#### [JOB]
Extract every line of the material below that contains the string "tilstande". Case counts.

-- PROVIDED RECORDS follows --

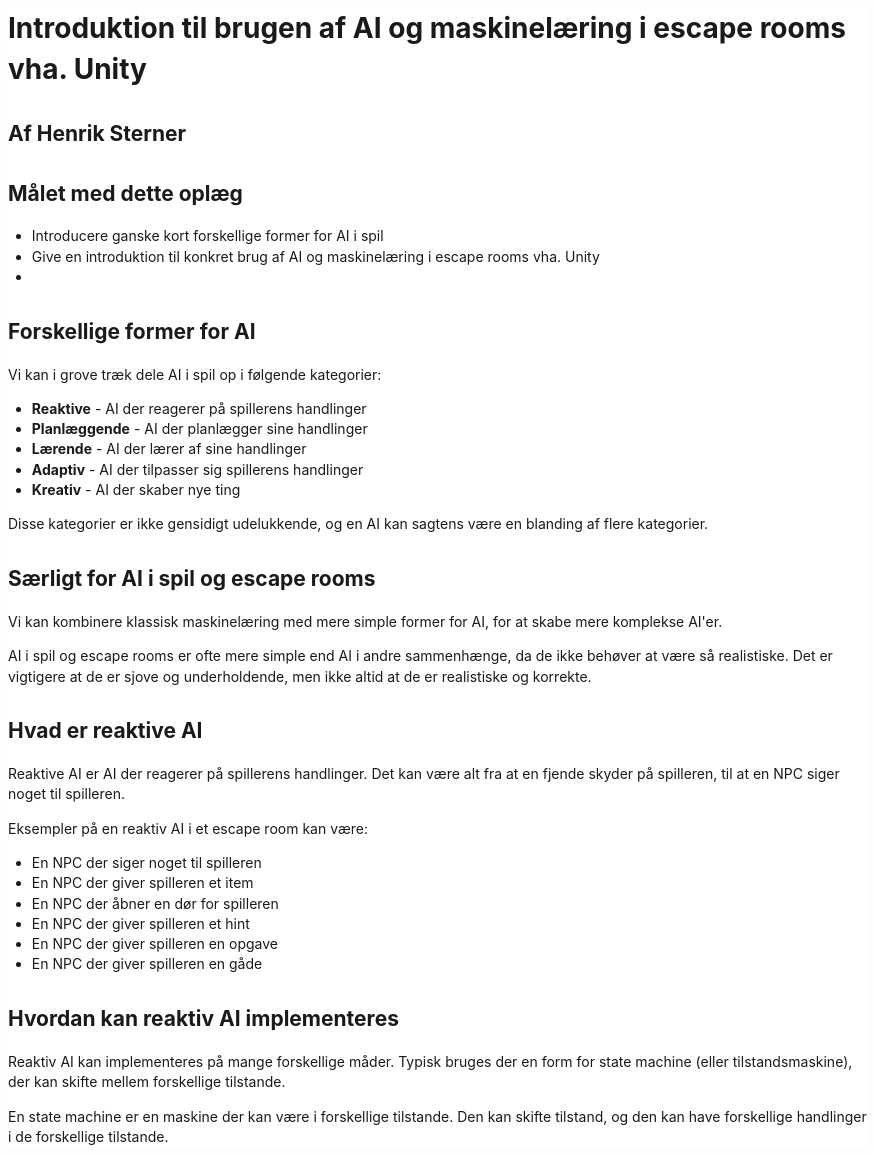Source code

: # Introduktion til brugen af AI og maskinelæring i escape rooms vha. Unity

## Af Henrik Sterner


## Målet med dette oplæg
- Introducere ganske kort forskellige former for AI i spil
- Give en introduktion til konkret brug af AI og maskinelæring i escape rooms vha. Unity
- 

## Forskellige former for AI
Vi kan i grove træk dele AI i spil op i følgende kategorier:
- **Reaktive** - AI der reagerer på spillerens handlinger
- **Planlæggende** - AI der planlægger sine handlinger
- **Lærende** - AI der lærer af sine handlinger
- **Adaptiv** - AI der tilpasser sig spillerens handlinger
- **Kreativ** - AI der skaber nye ting

Disse kategorier er ikke gensidigt udelukkende, og en AI kan sagtens være en blanding af flere kategorier. 

## Særligt for AI i spil og escape rooms
Vi kan kombinere klassisk maskinelæring med mere simple former for AI, for at skabe mere komplekse AI'er.

AI i spil og escape rooms er ofte mere simple end AI i andre sammenhænge, da de ikke behøver at være så realistiske. Det er vigtigere at de er sjove og underholdende, men ikke altid at de er realistiske og korrekte.


## Hvad er reaktive AI
Reaktive AI er AI der reagerer på spillerens handlinger. Det kan være alt fra at en fjende skyder på spilleren, til at en NPC siger noget til spilleren.

Eksempler på en reaktiv AI i et escape room kan være:
- En NPC der siger noget til spilleren
- En NPC der giver spilleren et item
- En NPC der åbner en dør for spilleren
- En NPC der giver spilleren et hint
- En NPC der giver spilleren en opgave
- En NPC der giver spilleren en gåde

## Hvordan kan reaktiv AI implementeres
Reaktiv AI kan implementeres på mange forskellige måder. Typisk bruges der en form for state machine (eller tilstandsmaskine), der kan skifte mellem forskellige tilstande.

En state machine er en maskine der kan være i forskellige tilstande. Den kan skifte tilstand, og den kan have forskellige handlinger i de forskellige tilstande.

-- PROVIDED RECORDS concluded --

#### [TASK RESPONSE]
Reaktiv AI kan implementeres på mange forskellige måder. Typisk bruges der en form for state machine (eller tilstandsmaskine), der kan skifte mellem forskellige tilstande.
En state machine er en maskine der kan være i forskellige tilstande. Den kan skifte tilstand, og den kan have forskellige handlinger i de forskellige tilstande.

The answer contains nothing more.